GIVEN INSTRUCTION A ▸
Reproduce the passage from the GPU video decoding excerpt, from "The below command" up to and including "to the screen.".
GIVEN INSTRUCTION B ▸
Answer these questions from the GPU video decoding excerpt:
(i) Which graphics card was used for testing?
(ii) How many frames of Elephants Dream were transcoded to h264 in the first article?
(iii) Which mplayer option cannot be used with VDPAU decoding?

For testing, I’ll use the same Intel Q6600 2.4GHz quad core machine as the first article and an NVidia 250 GTS graphics card. Version 185.18.14 of the closed source NVidia drivers were used. Note that although this card is a “250” it is the same chip used in the 9800 series. The 250 GTS is a nice card for this article as they can be had for around $140 at the time of writing. Wikipedia contains a nice overview of NVidia cards for those unfamiliar with the cards.
I’ll use the same video files from the first article. You might like to skim over the first article for the details, but in brief there are two freely available 1920×1080 animation files: Big Buck Bunny (BBB) (The 1920×1080 H.264 version) and Elephants Dream (ED). Because the Elephants Dream is only offered in MPEG4 and not h264, the first 5,000 frames were transcoded in the first article to provide a nice high quality h264 file. For comparisons on decoding video of real life scenes the two video trailers “The Bourne Ultimatum” (TBU) and “I Am Legend” (IAL) were used from h264info.com.
Unfortunately, monitoring how much of a hard time a GPU is having performing a task is still a black art. For a real time process like video decoding, it is either fast enough or not. There is no “gpu-top” command available yet which allows you to see that only 60% of the GPU processing power was needed to decode in real time.
We can of course see what impact using the GPU has on the CPU power necessary for the decode. I’ll reuse the figures for mplayer-single (the normal single threaded mplayer) from the first article of the series as the baseline and compare how much CPU is required when VDPAU is in use.
The below command was used for non VDPAU decoding. For benchmarking the GPU decoding the -vc ffh264 was removed from the command line and the mplayer-vdpau wrapper script shown above was used instead of calling mplayer directly. One hitch is that you can not use VDPAU decoding with the -vo null option. Thus all benchmarking in this article had to be performed with video being displayed to the screen.

GIVEN RECORDS ▸
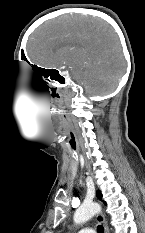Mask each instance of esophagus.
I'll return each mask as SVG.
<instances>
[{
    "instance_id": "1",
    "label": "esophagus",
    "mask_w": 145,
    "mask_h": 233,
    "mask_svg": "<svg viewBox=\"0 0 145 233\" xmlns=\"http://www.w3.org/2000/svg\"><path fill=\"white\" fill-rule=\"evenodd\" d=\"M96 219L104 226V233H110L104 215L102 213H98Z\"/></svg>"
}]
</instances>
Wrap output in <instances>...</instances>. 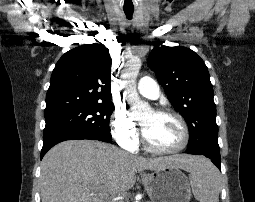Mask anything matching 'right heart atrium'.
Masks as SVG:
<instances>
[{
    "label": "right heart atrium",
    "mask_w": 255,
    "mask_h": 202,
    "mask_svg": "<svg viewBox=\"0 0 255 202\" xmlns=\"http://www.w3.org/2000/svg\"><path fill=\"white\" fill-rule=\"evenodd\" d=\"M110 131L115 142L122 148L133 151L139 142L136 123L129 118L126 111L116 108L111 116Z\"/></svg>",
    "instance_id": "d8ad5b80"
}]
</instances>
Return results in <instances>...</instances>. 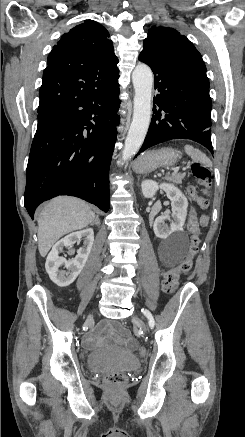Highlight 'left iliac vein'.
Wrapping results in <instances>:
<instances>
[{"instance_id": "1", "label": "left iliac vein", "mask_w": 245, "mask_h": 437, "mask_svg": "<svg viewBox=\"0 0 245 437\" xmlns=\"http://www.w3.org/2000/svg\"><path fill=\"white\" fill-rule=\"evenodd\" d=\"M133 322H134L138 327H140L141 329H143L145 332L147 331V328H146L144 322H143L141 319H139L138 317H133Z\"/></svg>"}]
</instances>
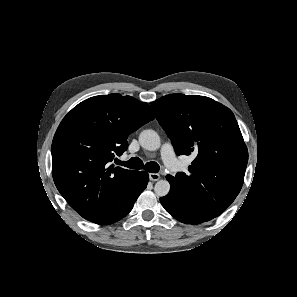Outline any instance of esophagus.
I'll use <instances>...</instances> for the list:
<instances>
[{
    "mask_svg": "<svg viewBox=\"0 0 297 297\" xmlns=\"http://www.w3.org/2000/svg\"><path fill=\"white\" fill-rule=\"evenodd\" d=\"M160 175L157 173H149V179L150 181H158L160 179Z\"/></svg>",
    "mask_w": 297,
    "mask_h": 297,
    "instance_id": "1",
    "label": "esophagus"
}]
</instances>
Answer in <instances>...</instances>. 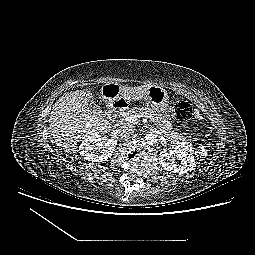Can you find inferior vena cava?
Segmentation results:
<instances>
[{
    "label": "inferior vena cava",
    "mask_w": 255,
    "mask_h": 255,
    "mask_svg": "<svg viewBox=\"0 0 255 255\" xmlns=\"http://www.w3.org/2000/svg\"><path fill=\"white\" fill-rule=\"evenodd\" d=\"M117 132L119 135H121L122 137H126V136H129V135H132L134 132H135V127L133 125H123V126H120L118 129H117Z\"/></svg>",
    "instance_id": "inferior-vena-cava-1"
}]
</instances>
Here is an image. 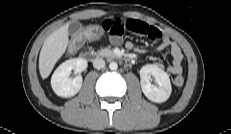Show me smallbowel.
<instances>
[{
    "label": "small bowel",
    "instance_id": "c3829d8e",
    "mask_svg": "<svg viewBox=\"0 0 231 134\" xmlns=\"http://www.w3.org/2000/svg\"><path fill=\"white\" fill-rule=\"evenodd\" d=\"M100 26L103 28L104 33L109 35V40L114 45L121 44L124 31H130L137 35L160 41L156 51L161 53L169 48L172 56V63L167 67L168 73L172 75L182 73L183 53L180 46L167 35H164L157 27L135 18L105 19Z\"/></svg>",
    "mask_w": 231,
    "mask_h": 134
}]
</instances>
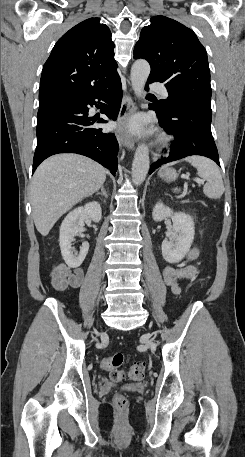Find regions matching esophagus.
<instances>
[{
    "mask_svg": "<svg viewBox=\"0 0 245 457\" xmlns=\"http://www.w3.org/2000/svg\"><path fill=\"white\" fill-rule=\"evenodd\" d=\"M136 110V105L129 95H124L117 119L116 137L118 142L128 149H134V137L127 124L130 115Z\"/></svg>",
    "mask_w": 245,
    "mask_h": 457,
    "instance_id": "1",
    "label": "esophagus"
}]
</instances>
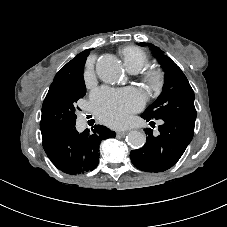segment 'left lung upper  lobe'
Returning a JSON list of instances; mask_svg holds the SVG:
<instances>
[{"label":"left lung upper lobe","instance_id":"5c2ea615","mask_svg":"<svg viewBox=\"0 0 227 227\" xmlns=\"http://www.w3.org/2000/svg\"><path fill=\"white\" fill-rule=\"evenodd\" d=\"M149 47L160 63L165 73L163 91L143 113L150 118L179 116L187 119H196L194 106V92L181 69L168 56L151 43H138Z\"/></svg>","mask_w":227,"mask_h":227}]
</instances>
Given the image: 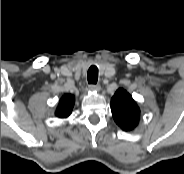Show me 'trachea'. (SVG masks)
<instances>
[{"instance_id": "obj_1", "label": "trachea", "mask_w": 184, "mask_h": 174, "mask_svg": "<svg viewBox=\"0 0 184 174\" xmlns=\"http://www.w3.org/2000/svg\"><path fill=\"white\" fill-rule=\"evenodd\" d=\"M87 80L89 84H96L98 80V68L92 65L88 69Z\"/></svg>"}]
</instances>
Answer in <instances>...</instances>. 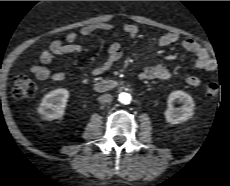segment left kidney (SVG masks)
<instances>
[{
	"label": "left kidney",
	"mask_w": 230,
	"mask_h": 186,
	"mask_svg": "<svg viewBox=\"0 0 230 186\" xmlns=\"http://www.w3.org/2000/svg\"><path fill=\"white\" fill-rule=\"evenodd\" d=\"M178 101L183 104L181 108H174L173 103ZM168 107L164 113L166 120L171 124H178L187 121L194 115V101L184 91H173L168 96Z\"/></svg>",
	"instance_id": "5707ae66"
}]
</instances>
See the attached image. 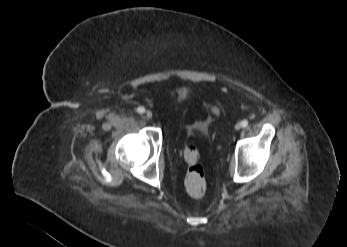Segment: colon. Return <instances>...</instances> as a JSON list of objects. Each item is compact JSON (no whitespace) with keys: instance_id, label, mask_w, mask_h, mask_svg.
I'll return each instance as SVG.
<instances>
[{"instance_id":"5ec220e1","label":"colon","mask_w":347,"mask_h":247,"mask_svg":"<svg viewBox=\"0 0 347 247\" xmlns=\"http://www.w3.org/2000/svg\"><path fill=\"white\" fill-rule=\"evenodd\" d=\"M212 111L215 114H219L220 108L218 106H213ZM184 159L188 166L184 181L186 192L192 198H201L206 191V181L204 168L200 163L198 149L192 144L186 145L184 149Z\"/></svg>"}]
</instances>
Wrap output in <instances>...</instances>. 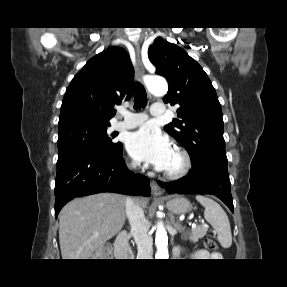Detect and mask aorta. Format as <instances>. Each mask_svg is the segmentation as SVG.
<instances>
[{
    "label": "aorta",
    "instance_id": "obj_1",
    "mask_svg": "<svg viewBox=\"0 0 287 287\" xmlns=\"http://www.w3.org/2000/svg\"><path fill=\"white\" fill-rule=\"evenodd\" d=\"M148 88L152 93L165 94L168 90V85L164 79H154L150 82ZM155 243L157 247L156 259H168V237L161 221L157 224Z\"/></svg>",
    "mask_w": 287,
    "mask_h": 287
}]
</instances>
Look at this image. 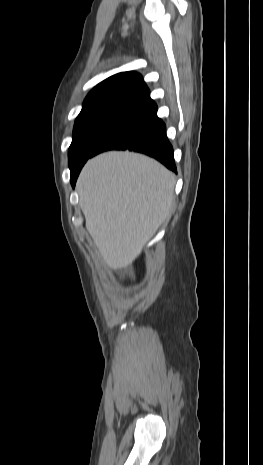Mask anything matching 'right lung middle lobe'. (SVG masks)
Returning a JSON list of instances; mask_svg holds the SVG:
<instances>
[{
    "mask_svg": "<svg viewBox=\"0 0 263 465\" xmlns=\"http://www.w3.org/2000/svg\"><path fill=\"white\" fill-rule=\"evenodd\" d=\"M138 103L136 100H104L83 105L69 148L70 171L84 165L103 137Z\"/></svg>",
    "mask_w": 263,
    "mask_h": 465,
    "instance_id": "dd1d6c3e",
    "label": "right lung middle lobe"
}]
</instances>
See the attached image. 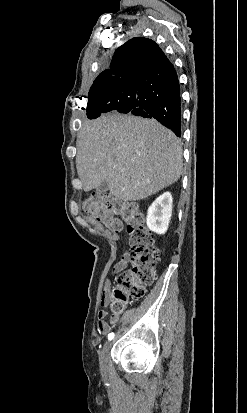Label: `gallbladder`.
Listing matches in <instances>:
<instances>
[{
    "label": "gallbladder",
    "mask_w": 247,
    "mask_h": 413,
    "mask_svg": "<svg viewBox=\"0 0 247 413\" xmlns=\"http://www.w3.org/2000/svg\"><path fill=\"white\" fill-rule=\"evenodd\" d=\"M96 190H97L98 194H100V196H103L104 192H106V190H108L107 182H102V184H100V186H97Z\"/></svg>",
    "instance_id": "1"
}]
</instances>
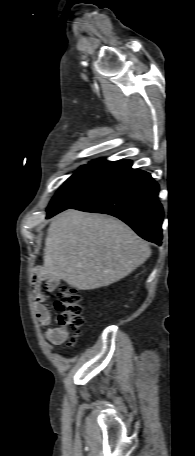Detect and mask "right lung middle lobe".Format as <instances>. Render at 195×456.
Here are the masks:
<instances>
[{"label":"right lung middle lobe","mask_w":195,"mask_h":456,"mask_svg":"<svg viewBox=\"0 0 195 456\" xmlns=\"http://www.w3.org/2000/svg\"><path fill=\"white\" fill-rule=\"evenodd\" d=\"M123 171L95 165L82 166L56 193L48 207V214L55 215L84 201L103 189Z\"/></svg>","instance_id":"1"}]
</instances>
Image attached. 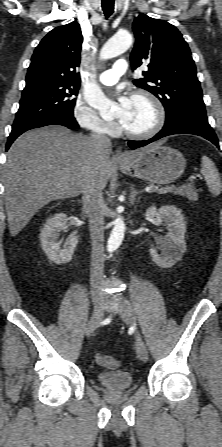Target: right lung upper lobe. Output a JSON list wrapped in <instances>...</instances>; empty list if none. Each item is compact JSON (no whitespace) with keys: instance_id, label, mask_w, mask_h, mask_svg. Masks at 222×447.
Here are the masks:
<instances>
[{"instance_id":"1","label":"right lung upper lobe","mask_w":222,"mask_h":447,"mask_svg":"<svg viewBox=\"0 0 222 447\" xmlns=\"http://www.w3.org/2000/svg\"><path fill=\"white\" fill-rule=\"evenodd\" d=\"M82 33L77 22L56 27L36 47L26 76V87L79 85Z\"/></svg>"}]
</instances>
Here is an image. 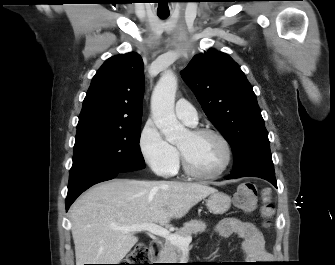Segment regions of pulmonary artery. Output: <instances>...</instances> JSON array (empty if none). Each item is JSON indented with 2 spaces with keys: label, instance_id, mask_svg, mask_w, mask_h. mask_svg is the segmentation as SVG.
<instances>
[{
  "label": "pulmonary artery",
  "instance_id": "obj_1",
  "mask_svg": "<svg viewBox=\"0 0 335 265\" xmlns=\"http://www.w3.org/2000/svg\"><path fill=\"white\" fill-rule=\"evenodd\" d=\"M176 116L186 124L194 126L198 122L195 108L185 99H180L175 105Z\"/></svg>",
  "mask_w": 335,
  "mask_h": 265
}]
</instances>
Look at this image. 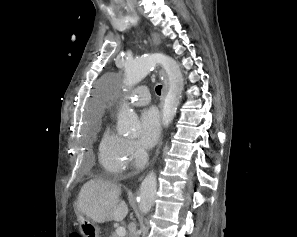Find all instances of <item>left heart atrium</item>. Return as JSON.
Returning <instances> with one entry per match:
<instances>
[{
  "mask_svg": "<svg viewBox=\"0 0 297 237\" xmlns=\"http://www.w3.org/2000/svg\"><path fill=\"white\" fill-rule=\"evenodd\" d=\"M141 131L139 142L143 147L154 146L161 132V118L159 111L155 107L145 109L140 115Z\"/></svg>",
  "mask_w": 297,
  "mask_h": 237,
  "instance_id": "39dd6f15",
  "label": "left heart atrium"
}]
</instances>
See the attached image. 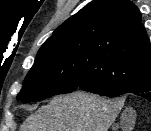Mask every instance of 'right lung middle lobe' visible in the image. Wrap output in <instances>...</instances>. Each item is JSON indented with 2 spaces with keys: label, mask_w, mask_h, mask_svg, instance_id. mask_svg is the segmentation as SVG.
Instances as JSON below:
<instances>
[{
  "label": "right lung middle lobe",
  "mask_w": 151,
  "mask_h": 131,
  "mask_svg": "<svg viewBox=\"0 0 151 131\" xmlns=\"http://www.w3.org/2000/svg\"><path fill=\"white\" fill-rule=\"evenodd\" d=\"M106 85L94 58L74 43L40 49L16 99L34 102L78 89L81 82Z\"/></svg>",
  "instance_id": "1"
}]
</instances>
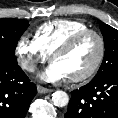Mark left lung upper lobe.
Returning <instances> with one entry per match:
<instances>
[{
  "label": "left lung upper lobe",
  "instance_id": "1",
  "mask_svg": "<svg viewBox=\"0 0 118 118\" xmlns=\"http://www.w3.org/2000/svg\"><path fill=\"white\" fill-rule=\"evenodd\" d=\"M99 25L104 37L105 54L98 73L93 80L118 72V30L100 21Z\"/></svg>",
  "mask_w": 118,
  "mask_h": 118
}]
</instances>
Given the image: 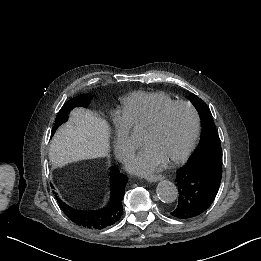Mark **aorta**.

RESPONSE A ▸
The below command was used for non VDPAU decoding. For benchmarking the GPU decoding the -vc ffh264 was removed from the command line and the mplayer-vdpau wrapper script shown above was used instead of calling mplayer directly. One hitch is that you can not use VDPAU decoding with the -vo null option. Thus all benchmarking in this article had to be performed with video being displayed to the screen.

RESPONSE B ▸
(i) An NVidia 250 GTS
(ii) The first 5,000 frames
(iii) -vo null